Delete and add new licenses:
Delete and generate a new license:
Bug Fixes
-
Entries of failed training are skipped in History View
Previously, the Training and Active Learning History Tab only displayed successful training sessions. If the latest training failed, it was shown on the Train page, but there was no way to know the exact number of failed training sessions. This issue has now been fixed, and users can see the history of both failed and successful training logs.
-
User needs to click the “Apply Filter” twice to apply the selected filter
Previously, users had to click “Apply Filter” twice to apply the selected filter, and the options would collapse after each click. Now, the filter is applied with a single click, and the filter options remain expanded.
-
Edit count in Visual NER project is inconsistent(temporarily) and Pagination is not working for multipage tasks while comparing completions
Previously, the edit count number was random when the compare completion button was pressed. Additionally, navigating to different pages during comparison displayed a single completion instead of the comparison between completions. Now, the pagination works as expected for multi-page tasks while comparing completions.
-
Labels are still shown after deleting tasks(sample task) with meta and adding another sample task
Previously, labels were still shown after deleting tasks (sample tasks) with metadata and adding another sample task. This issue has now been resolved, and the labels no longer appear in newly added tasks.
-
Zoomed images cannot be moved around in Visual NER project
Previously, zoomed images could not be moved around in Visual NER projects as the move function was not working as expected.
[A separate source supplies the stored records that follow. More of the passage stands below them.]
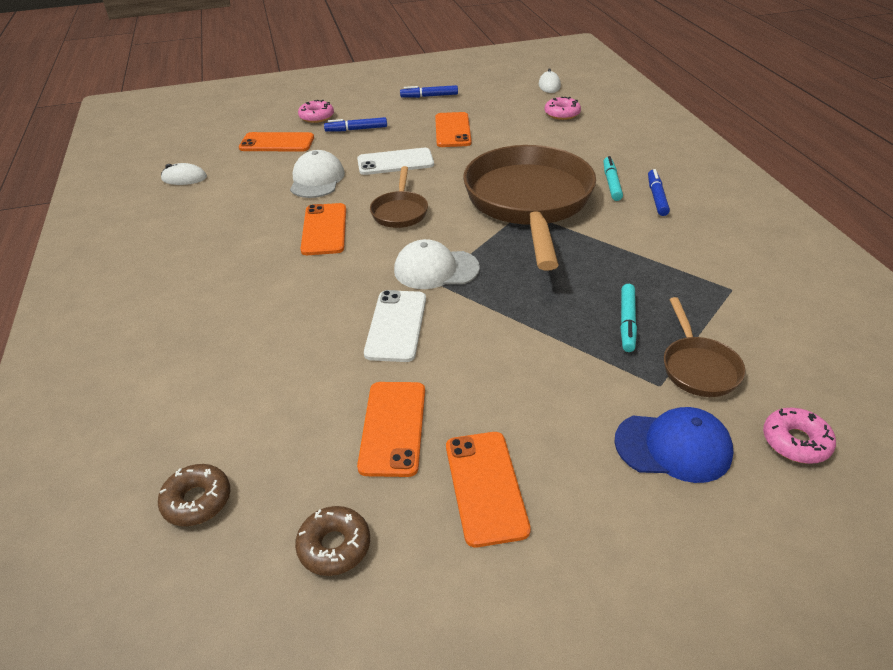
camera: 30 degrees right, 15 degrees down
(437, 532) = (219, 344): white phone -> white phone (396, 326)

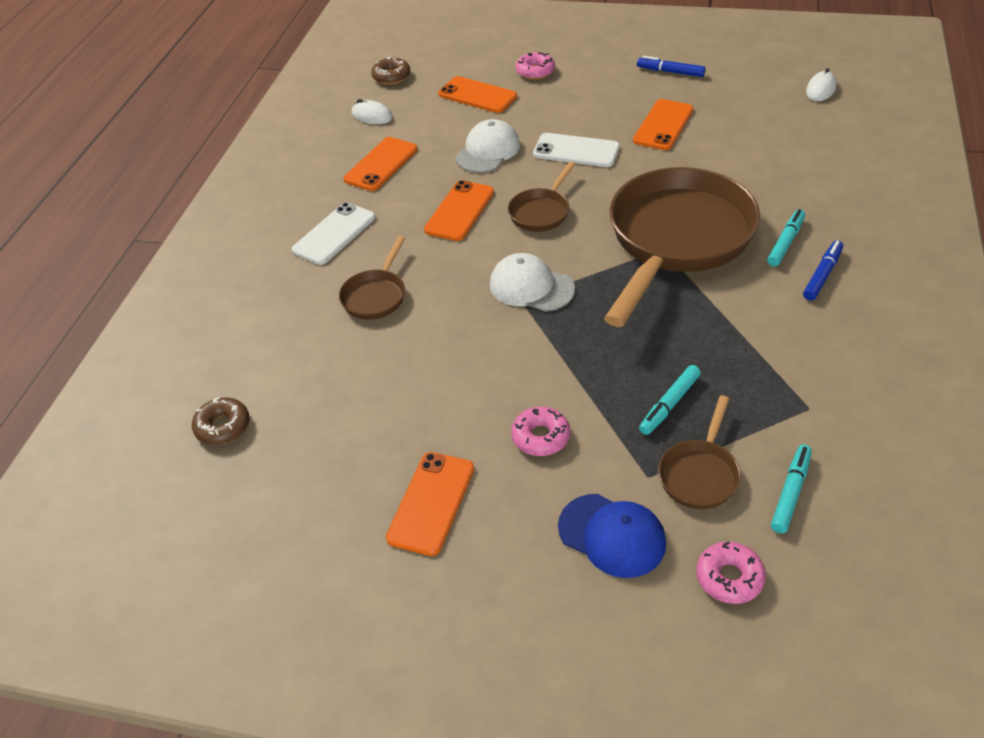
camera: 30 degrees right, 5 degrees up
(291, 319) = (376, 296): none -> brown pan
(334, 546) = (293, 500): brown donut -> brown donut (391, 76)
(356, 129) = (564, 98): blue marker -> none
(393, 428) = (394, 425): orange phone -> orange phone (381, 164)
(396, 326) = (458, 333): white phone -> white phone (334, 234)
(562, 114) = (804, 134): pink donut -> pink donut (540, 437)
(777, 355) = (791, 493): none -> turquoise marker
This issue has now been resolved, and the move function can be used in Visual NER tasks without any problems.
-
Consecutive texts that should be predicted as different tokens are merged as one in Visual NER project
Consecutive texts that should be predicted as different tokens were previously merged into one in Visual NER projects. This issue has now been resolved, and consecutive tokens with the same labels are no longer merged.
-
Cronjob for backup created without validation and backup page doesn’t auto refresh
Previously, the cron job for backups was created without validation, and the backup page did not auto-refresh. This issue has been resolved. Users can now independently trigger an ad-hoc backup without needing to save the backup information.
-
When non-GPU instance type is used for GPU-enabled AMI, “GPU Resource Available” is seen on the Infrastructure page
Previously, if the instance type was changed from GPU to non-GPU, the “GPU Resource Available” message still appeared on the Infrastructure page, which could be confusing for users. Additionally, the GPU option was visible in the Visual NER project mode. This issue has been addressed. The system now actively monitors such changes and removes GPU features from the application as needed.
-
Internal server error when trying to export/import the project for RatePDF project type
Previously, there was an internal server error when trying to export or import projects for the RatePDF project type. This issue has now been resolved, allowing users to export and import tasks without any problems. Additionally, tasks are now accessible for both CustomXML and regular RatePDF project types.
-
External Service Provider cannot be integrated when character count exceeds 128
External Service Provider integration was previously not possible when the URL character count exceeded 128. Now, integration with external service providers is possible even when the URL character count exceeds 128.
-
Editing Non-Editable Generated Test Cases Causes Repeated Error Popup Until UI Refresh
Previously, when users edited generated test cases, such as accuracy tests that didn’t require text modifications, a constant popup would appear. Now, editing non-editable generated test cases no longer triggers repeated error popups.